Christopher Cosenza is co-host of the longest running poker podcast on the planet, Ante Up! He started playing poker seriously in 2003 and his favorite players are Phil Ivey and Kenna James, though he tends to act like Phil Hellmuth if you make a bad play against him.
Scott Long, Ante Up!'s other co-host, is the author of the monthly Bet on It column in tbt*. He began gambling way too young (don't tell the fuzz!) and in the seventh grade, named his state "Gambleland" for a school project (State Animal? Loan shark, of course).



Re: Columbo
I'm gonna guess that someone got Peter Falk to do original voicework. Did I solve the mystery?
Posted by: Godard | September 28, 2007 at 06:01 PM
Chris and Scott,
Are you guys playing in the chimps?
Posted by: Yzerman | September 28, 2007 at 06:34 PM
My answer is NO to both posters above.
Posted by: Chris Cosenza | September 28, 2007 at 08:59 PM
Hey Chris -
Good luck tomorrow! Take it down for The Nation! Call me when you get close to the money bubble.
Posted by: Gambit | September 29, 2007 at 08:51 AM
If my sked allows, I'll play in the FT CHIMPS events.
Posted by: Scott Long | September 29, 2007 at 09:08 AM
Thanks Gambit, will do.
Posted by: Chris Cosenza | September 29, 2007 at 11:17 AM
I got confused about the flashing green light call, since I'm also in Canada and it doesn't mean anything to pedestrians.
Then I realized that it means different things depending on where you are in Canada. In Ontario a flashing green light is an "advance green" means that cars in only one direction have the right of way. The caller was from Vancouver, and evidently it works differently there.
Posted by: Darryl | September 29, 2007 at 04:45 PM
This comment is directed at Scott's comments towards the end of the show about the tight player's play with the Pocket Kings pre-flop.

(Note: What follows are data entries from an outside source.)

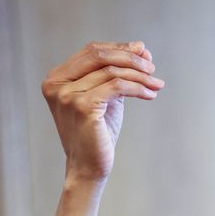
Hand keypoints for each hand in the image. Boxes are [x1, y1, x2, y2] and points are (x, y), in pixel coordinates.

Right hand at [41, 41, 163, 181]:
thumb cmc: (97, 134)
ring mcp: (67, 94)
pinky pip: (117, 86)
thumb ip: (117, 73)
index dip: (120, 49)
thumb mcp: (106, 97)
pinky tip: (151, 95)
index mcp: (57, 78)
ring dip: (140, 76)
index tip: (144, 54)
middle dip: (130, 58)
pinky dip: (138, 88)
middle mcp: (57, 84)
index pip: (92, 51)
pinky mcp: (82, 106)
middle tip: (152, 68)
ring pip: (112, 72)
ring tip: (157, 84)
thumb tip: (141, 47)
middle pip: (99, 55)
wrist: (89, 168)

I agree, the play by the tight player used his read of the table to make his decision to limp with Kings easier. I often play in a cash game back home where I sometimes limp with big hands like Aces or Kings because I know the person in the straddle or the blinds habitually raises, so I am occasionally willing to take the chance that the pot will go unraised to disguise my hand after a raise.
I will also smooth call after a raise and re-raise, at points, taking a risk that an Ace may come, or even a Queen/Jack if that's what I'm putting my opponent on, just to further disguise it.
Generally, I play my hand straight forward, but if I'm sitting at a table where I'm pretty dialed in, you can take a chance every once in a while, especially in situations like there was in the Hand of the Week where, if I'm right, the pot will be massive.
Thanks,
Sky
Posted by: SkysFall | September 29, 2007 at 06:48 PM
OMM: I think I know what the surprise is. Someone who does impressions of columbo has agreed to work with Columbo to do any bits he was columbo to say.